Pourquoi l’Asie, pourquoi la Chine ? D’abord un chiffre, extrait de l’œuvre de l’économiste Angus Maddison : 75 %, part supposée de l’Asie dans le PIB mondial durant le premier millénaire de notre ère, contre moins de 10 % pour l’Europe. Ensuite un travail collectif (« L’histoire des autres mondes », Les Grands Dossiers des sciences humaines, n° 24, sept.-oct.-nov. 2011), que j’ai dirigé il y a deux ans, et qui inspire pour partie cet article : une vraie histoire mondiale, comprendre non eurocentrée, ramène en quelque sorte l’Asie au centre. Et souligne bien involontairement que sans la Chine, l’histoire du monde n’aurait pas été la même. Si Christophe Colomb n’était pas parti vers l’ouest dans l’idée de trouver le grand khan de Chine afin de le convertir et de lui soutirer son or pour financer une croisade, nous n’aurions pas eu d’objet pour ce colloque, initié pour le 500e anniversaire de la « découverte » du Pacifique par Vasco Núñez de Balboa. La politique des Grandes Découvertes européennes, du 15e au 18e siècle, peut se résumer en une obsession : trouver une voie d’accès vers la Chine, les Indes, leurs richesses.

Indéniablement, la Chine est au centre d’un grand pan de l’histoire mondiale. Le monde chinois, ce sont de vastes plaines cultivées, une grande civilisation qui a représenté, au moins depuis le début de notre ère, de 30 à 20 % aujourd’hui de l’humanité. Cette densité explique que les Chinois soient à l’origine de nombre d’inventions, dont je dresse une liste très loin d’être exhaustive : la boussole, la poudre, le papier, l’imprimerie, la bureaucratie (résumée en une constante : les fonctionnaires ont représenté, ces deux derniers millénaires, quelque 10 % de la population chinoise). Ajoutons-y pour faire bonne mesure le papier-monnaie, le gouvernail d’étambot, le caisson étanche pour les bateaux, le haut-fourneau, l’arbalète, la brouette, la poste d’État, etc. Pour une liste exhaustive, se référer à l’encyclopédique œuvre dirigée par Joseph Needham.

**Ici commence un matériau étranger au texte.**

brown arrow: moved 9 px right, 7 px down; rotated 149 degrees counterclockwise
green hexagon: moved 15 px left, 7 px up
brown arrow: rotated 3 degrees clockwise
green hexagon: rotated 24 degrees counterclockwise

Toutes ces inventions ont été diffusées vers l’Europe, qui les a améliorées et en a fait les outils de son hégémonie mondiale, qui court en gros peut-être du 16e, en tout cas au moins du 19e à la moitié du 20e siècle. Ces emprunts se font d’abord par la steppe, puis l’océan Indien via le monde musulman, enfin la route de la Soie quand les Mongols l’unifient au 13e siècle – ce « grand désenclavement » auquel Jean-Michel Sallmann a récemment consacré un bel ouvrage. C’est par cette route que Marco Polo peut témoigner des fastes de la cour du grand khan. C’est Marco Polo avec d’autres qui inspirent Christophe Colomb dans son équipée. L’histoire est connue, pour plus de détails, voir le beau livre que Bernard Vincent a consacré à 1492. L’année admirable, ou la biographie de Christophe Colomb. Héraut de l’apocalypse par Denis Crouzet : Colomb cherchait la Chine, il trouve les Amériques. C’est la première mondialisation, au moins selon l’acception des historiens hispanisants – les économistes voient souvent leur première mondialisation au 19e siècle, avec l’extension mondiale du libre-échange. Cette première mondialisation est d’abord ibérique. Espagnols et Portugais se partagent le monde en 1494, avec le traité de Tordesillas.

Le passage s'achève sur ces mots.